### Exercise instructions
From the first line to the last, return the material exactly.

### Materials provided
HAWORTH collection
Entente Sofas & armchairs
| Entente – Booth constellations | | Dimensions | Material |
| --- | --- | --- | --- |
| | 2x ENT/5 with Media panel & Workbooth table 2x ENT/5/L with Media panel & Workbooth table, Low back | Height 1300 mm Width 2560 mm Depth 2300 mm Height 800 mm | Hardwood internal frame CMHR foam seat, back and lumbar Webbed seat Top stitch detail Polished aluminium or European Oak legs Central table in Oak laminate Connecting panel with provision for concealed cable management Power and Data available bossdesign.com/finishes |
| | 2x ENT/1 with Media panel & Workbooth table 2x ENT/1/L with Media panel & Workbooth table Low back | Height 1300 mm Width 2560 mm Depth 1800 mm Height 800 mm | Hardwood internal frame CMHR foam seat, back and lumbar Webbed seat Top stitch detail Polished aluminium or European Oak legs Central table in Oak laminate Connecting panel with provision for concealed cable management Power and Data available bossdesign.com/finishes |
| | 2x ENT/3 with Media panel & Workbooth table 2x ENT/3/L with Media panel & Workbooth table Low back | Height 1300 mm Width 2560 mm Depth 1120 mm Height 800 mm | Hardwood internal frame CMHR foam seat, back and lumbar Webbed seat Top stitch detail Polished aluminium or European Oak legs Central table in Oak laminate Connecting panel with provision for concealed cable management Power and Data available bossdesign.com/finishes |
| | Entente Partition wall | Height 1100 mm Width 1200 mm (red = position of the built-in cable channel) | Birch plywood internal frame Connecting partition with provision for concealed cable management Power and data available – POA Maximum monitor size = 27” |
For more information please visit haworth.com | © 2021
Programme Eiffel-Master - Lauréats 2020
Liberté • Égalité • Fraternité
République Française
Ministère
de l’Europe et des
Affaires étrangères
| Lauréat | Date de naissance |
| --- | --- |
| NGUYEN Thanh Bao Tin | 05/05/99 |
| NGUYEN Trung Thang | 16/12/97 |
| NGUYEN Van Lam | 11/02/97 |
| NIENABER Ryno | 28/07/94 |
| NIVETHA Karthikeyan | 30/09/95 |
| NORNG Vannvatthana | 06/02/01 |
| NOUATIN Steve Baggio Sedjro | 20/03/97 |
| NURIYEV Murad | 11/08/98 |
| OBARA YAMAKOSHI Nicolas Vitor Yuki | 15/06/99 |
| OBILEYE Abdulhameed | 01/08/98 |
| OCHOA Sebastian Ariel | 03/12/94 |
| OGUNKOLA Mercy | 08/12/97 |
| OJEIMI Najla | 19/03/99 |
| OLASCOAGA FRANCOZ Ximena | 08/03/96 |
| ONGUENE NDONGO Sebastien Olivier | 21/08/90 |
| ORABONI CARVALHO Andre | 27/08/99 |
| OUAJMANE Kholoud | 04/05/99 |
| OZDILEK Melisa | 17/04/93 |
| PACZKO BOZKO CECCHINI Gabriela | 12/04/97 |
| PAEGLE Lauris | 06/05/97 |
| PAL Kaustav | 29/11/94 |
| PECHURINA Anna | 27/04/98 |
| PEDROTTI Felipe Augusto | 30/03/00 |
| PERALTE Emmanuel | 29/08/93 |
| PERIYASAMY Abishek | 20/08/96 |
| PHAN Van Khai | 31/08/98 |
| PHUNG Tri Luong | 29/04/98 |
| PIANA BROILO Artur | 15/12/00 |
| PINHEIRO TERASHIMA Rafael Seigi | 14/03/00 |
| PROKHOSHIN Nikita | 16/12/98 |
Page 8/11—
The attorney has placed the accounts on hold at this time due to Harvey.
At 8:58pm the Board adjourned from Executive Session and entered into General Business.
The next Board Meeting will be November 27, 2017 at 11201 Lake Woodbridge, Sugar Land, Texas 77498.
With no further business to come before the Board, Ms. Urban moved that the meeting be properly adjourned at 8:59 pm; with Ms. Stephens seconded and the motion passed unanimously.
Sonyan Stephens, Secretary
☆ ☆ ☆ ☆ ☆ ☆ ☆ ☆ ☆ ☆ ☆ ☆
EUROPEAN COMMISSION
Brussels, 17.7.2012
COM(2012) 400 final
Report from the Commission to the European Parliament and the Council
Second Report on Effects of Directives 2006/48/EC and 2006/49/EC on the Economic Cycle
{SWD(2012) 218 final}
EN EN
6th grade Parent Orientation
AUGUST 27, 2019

### Solved exercise
HAWORTH collection
Entente Sofas & armchairs
| Entente – Booth constellations | | Dimensions | Material |
| --- | --- | --- | --- |
| | 2x ENT/5 with Media panel & Workbooth table 2x ENT/5/L with Media panel & Workbooth table, Low back | Height 1300 mm Width 2560 mm Depth 2300 mm Height 800 mm | Hardwood internal frame CMHR foam seat, back and lumbar Webbed seat Top stitch detail Polished aluminium or European Oak legs Central table in Oak laminate Connecting panel with provision for concealed cable management Power and Data available bossdesign.com/finishes |
| | 2x ENT/1 with Media panel & Workbooth table 2x ENT/1/L with Media panel & Workbooth table Low back | Height 1300 mm Width 2560 mm Depth 1800 mm Height 800 mm | Hardwood internal frame CMHR foam seat, back and lumbar Webbed seat Top stitch detail Polished aluminium or European Oak legs Central table in Oak laminate Connecting panel with provision for concealed cable management Power and Data available bossdesign.com/finishes |
| | 2x ENT/3 with Media panel & Workbooth table 2x ENT/3/L with Media panel & Workbooth table Low back | Height 1300 mm Width 2560 mm Depth 1120 mm Height 800 mm | Hardwood internal frame CMHR foam seat, back and lumbar Webbed seat Top stitch detail Polished aluminium or European Oak legs Central table in Oak laminate Connecting panel with provision for concealed cable management Power and Data available bossdesign.com/finishes |
| | Entente Partition wall | Height 1100 mm Width 1200 mm (red = position of the built-in cable channel) | Birch plywood internal frame Connecting partition with provision for concealed cable management Power and data available – POA Maximum monitor size = 27” |
For more information please visit haworth.com | © 2021
Programme Eiffel-Master - Lauréats 2020
Liberté • Égalité • Fraternité
République Française
Ministère
de l’Europe et des
Affaires étrangères
| Lauréat | Date de naissance |
| --- | --- |
| NGUYEN Thanh Bao Tin | 05/05/99 |
| NGUYEN Trung Thang | 16/12/97 |
| NGUYEN Van Lam | 11/02/97 |
| NIENABER Ryno | 28/07/94 |
| NIVETHA Karthikeyan | 30/09/95 |
| NORNG Vannvatthana | 06/02/01 |
| NOUATIN Steve Baggio Sedjro | 20/03/97 |
| NURIYEV Murad | 11/08/98 |
| OBARA YAMAKOSHI Nicolas Vitor Yuki | 15/06/99 |
| OBILEYE Abdulhameed | 01/08/98 |
| OCHOA Sebastian Ariel | 03/12/94 |
| OGUNKOLA Mercy | 08/12/97 |
| OJEIMI Najla | 19/03/99 |
| OLASCOAGA FRANCOZ Ximena | 08/03/96 |
| ONGUENE NDONGO Sebastien Olivier | 21/08/90 |
| ORABONI CARVALHO Andre | 27/08/99 |
| OUAJMANE Kholoud | 04/05/99 |
| OZDILEK Melisa | 17/04/93 |
| PACZKO BOZKO CECCHINI Gabriela | 12/04/97 |
| PAEGLE Lauris | 06/05/97 |
| PAL Kaustav | 29/11/94 |
| PECHURINA Anna | 27/04/98 |
| PEDROTTI Felipe Augusto | 30/03/00 |
| PERALTE Emmanuel | 29/08/93 |
| PERIYASAMY Abishek | 20/08/96 |
| PHAN Van Khai | 31/08/98 |
| PHUNG Tri Luong | 29/04/98 |
| PIANA BROILO Artur | 15/12/00 |
| PINHEIRO TERASHIMA Rafael Seigi | 14/03/00 |
| PROKHOSHIN Nikita | 16/12/98 |
Page 8/11—
The attorney has placed the accounts on hold at this time due to Harvey.
At 8:58pm the Board adjourned from Executive Session and entered into General Business.
The next Board Meeting will be November 27, 2017 at 11201 Lake Woodbridge, Sugar Land, Texas 77498.
With no further business to come before the Board, Ms. Urban moved that the meeting be properly adjourned at 8:59 pm; with Ms. Stephens seconded and the motion passed unanimously.
Sonyan Stephens, Secretary
☆ ☆ ☆ ☆ ☆ ☆ ☆ ☆ ☆ ☆ ☆ ☆
EUROPEAN COMMISSION
Brussels, 17.7.2012
COM(2012) 400 final
Report from the Commission to the European Parliament and the Council
Second Report on Effects of Directives 2006/48/EC and 2006/49/EC on the Economic Cycle
{SWD(2012) 218 final}
EN EN
6th grade Parent Orientation
AUGUST 27, 2019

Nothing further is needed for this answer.